##### Texte étudié
Le second, c’est l’importance des principes d’égalité (particulièrement devant la loi et garantie par la loi) et de dignité. Ce dernier concept tend à devenir désuet aujourd’hui, et le gouvernement d’Haïti, il y a quelques années, a été un des rares à prendre des distances avec la mode linguistique telle que «les pays en voie du développement » pour parler avec simplicité et raison, de la sortie du pays de la misère afin de réaliser une « pauvreté digne ».

Le troisième commentaire, c’est que ces principes sont ceux de la vie communautaire, nationale ou internationale. Ils prennent des formes spécifiques liées aux traditions, à la culture propre de chaque peuple. Je ne donnerais qu’un exemple : si le principe de la représentation est bien connu, on ne peut pas par exemple imposer l’âge de vote d’une façon mécanique : 18 ans c’est en général la norme. Mais au Nicaragua, le service militaire était à 16 ans (pour les hommes) et le vote à 18. La défense de la patrie serait-elle moins importante que le vote? Ou encore l’Afghanistan où les femmes pouvaient avoir des enfants dès 15 ans. La responsabilité de vie humaine serait-elle moins importante que la responsabilité civique si ces dernières ne pouvaient voter qu’à 18 ans?[9]

Enfin un dernier commentaire: si partout dans ce texte, on retrouve l’idée que la souveraineté émane du peuple, que toute personne a droit…« à un ordre tel que les droits et les libertés énoncés dans la présente Déclaration puissent y trouver plein effet »[10], on ne trouve pas mentionné jusqu’au mot de démocratie. On se souvient du philosophe Alain pour qui la démocratie, c’est le règlement pacifique des conflits dans la légalité. Le propos peut être renversé: il suffit de régler les conflits d’une façon pacifique dans l’état de droit pour atteindre la démocratie, puisque cette approche permet le respect de la liberté, la dignité et l’égalité des membres de la communauté. Relisez la Charte des Nations Unies et relisez la recommandation de la Cour Internationale de Justice en Mai 1948 sur les conditions d’adhésion à l’ONU. La porte est ouverte aux États « amants de la paix ». Elle n’est pas fermée aux pays pour défaut de démocratie. De nombreux pays considérés par la Freedom House comme « non démocratiques » sont membres, et membres éminents de l’Organisation.
##########
# Explorer le matériel
(1) D'après le texte étudié, à quel âge les hommes faisaient-ils leur service militaire au Nicaragua ?
(2) Rédigez la suite du texte étudié sur la Déclaration et la démocratie, à partir de sa dernière phrase.
##### Entrées présentées
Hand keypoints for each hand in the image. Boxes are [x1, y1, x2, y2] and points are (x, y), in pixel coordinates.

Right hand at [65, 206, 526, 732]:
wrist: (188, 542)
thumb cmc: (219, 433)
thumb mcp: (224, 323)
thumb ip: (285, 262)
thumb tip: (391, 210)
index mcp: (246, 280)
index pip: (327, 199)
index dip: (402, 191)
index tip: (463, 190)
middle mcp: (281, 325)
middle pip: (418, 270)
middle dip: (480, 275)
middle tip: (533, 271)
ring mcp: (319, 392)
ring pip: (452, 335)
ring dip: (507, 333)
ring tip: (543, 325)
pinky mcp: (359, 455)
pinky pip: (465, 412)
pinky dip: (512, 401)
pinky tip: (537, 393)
##########
# Réponses successives
(1) À 16 ans.

(2)
La démocratie est un concept populaire. Des milliers d’ouvrages lui sont consacrés. Et son prestige est immense. Le monde entier lui a dédié une journée, celle que nous célébrons aujourd’hui. Mais il y a aussi un autre aspect qui mérite réflexion. Récemment, un groupe de colonels d’un pays d’Afrique, après un coup d’État pour renverser le président constitutionnel, s’est organisé en «Haut Conseil pour le Rétablissement de la Démocratie.» En vérité, sa définition reste sujet de controverses, balancée qu’elle est entre l’utopie, l’idéal ou collection de procédures dans lesquels on trouve pêle-mêle les élections, la transparence, l’État de droit, les institutions. On se perd dans les subtilités de la différence entre une approche « constructiviste », « procédurière » ou « normative » de la démocratie.[11] Dans les discussions politiques au Mexique, mais aussi dans d’autres pays de culture politique semblable, toutes les critiques de la politique publique sont acceptables du moment qu’elles s’appuient sur les principes démocratiques, parfois inventés pour la bonne cause. En d’autres termes, la démocratie, dont tous se réclament, serait un idéal tellement puissant qu’il faudrait par tous les moyens la mettre en œuvre.

La faiblesse de cette approche réside dans son caractère idéologique lequel ferme la porte aux analyses sur son caractère «paradoxal»[12]. Le risque est de suggérer que la démocratie serait plus un ensemble de règles (institutionnelles et politiques) qu’un principe d’organisation et d’entendement de la réalité sociale.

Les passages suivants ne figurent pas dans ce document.